As stipulated in the Agreement, ASN can carry out between five and ten inspections per year. "We are notified of their visit in advance, but not of the issues they will be investigating," says the head of the ITER Licensing Cell Joëlle Elbez-Uzan.
During their first visit on 20 July 2011, the ASN inspectors looked at the general organization of ITER, focusing on the implementation of quality control procedures all through the chain of contractors. Their conclusion was that the ITER Organization system is "robust."
The second ASN visit on 26 January 2012 was devoted to analyzing the procedures by which the ITER Organization deals with the inevitable "deviations" in the construction works such as small cracks in concrete or slight discrepancies in the plane of the surfaces.

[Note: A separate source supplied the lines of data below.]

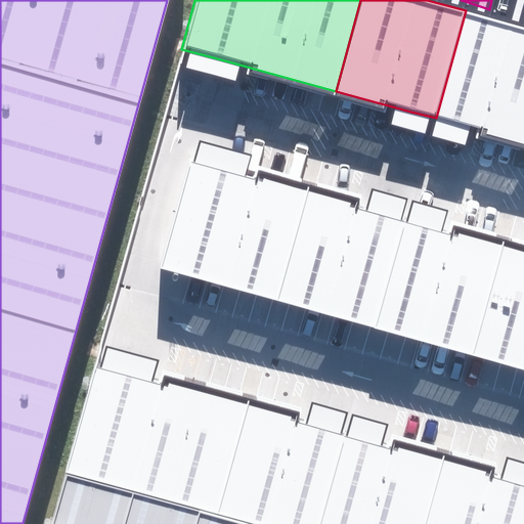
[(523,0),(491,0),(489,9),(523,18),(523,0)]
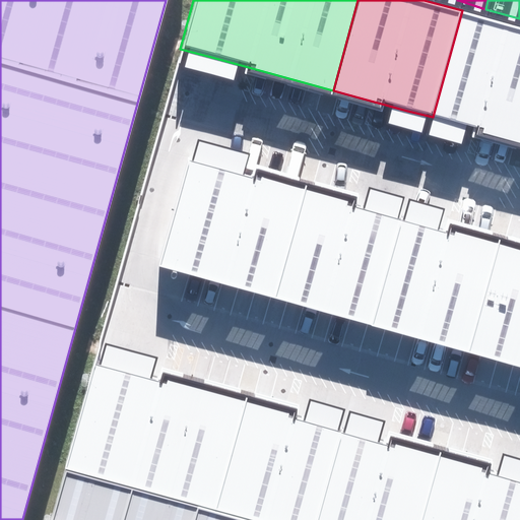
[(519,140),(519,25),(462,10),(433,117),(450,122),(519,140)]
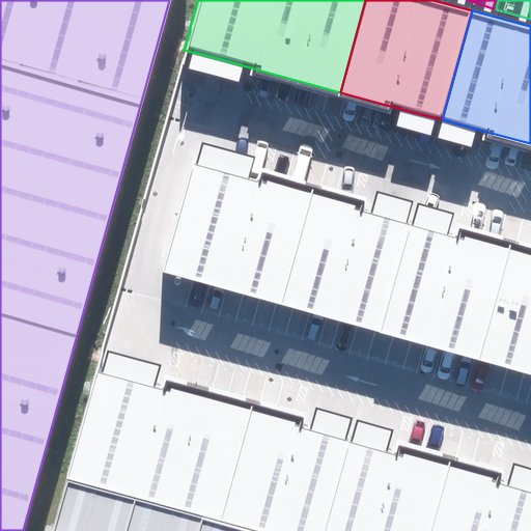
[(284,305),(313,193),(223,169),(196,162),(166,273),(284,305)]
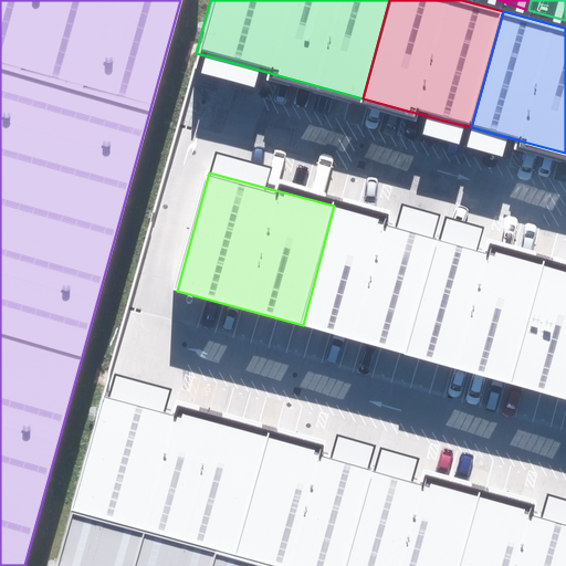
[(334,206),(303,325),(407,353),(440,236),(416,229),(334,206)]
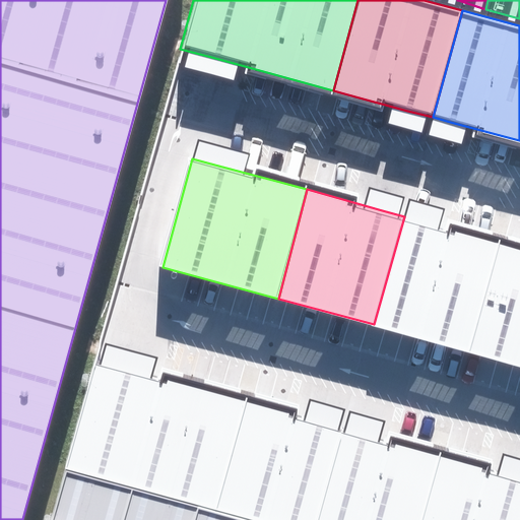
[(404,216),(374,324),(471,351),(502,243),(423,221),(404,216)]
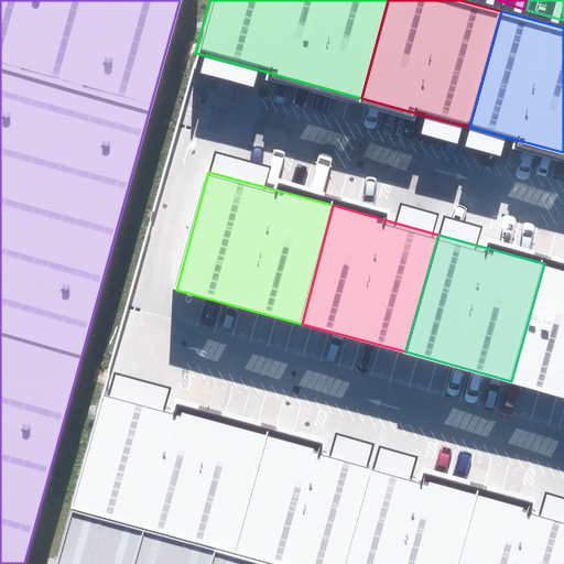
[(563,268),(544,263),(511,381),(563,394),(563,268)]
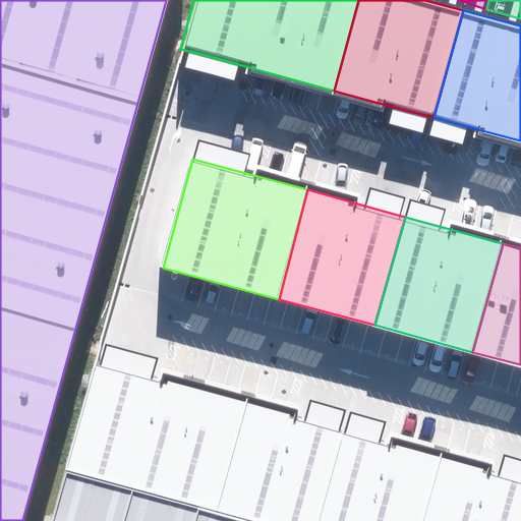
[(199,514),(212,517),(244,405),(125,371),(94,362),(62,474),(132,495),(199,514)]
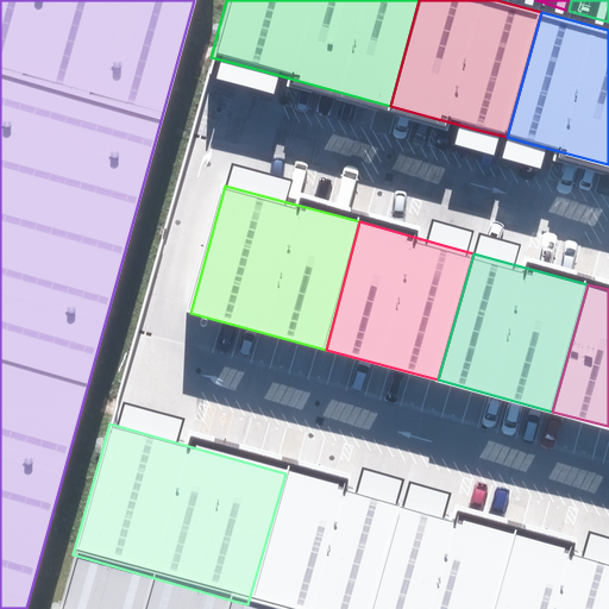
[(377,500),(286,473),(248,604),(263,608),(370,608),(400,506),(377,500)]
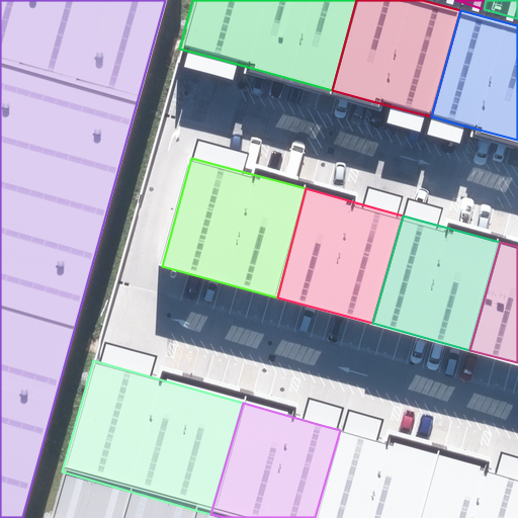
[(359,436),(340,430),(315,517),(421,517),(438,458),(359,436)]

ASN considered on this occasion that the notification process—from the moment a deviation is identified by the contractor until a non-conformance report is processed by ITER Organization—was not satisfactory and had to be improved.
Last Tuesday, ASN experts decided to see for themselves and descended into the Pit in order to check, one by one, the cracks (most of them a fraction of a millimetre deep), scratches, chipped edges in concrete fillings, and other slight departures from perfection.
As with every inspection, an official letter will soon be sent to the ITER Organization detailing the actions requested by ASN. "Our responsibility as a nuclear operator is to ensure the supervision of the supplier chain and the way in which safety requirements are implemented," says Joëlle. "Filling a crack, however small, is important.
And working on an improved concrete 'formula' is one the solutions to be investigated in order to minimize the size of cracks at a further stage of construction."
A shallow crack on the surface of a retaining wall or slight discrepancies in surface plane might be considered by some as very minor defects. In nuclear safety, however, nothing is minor.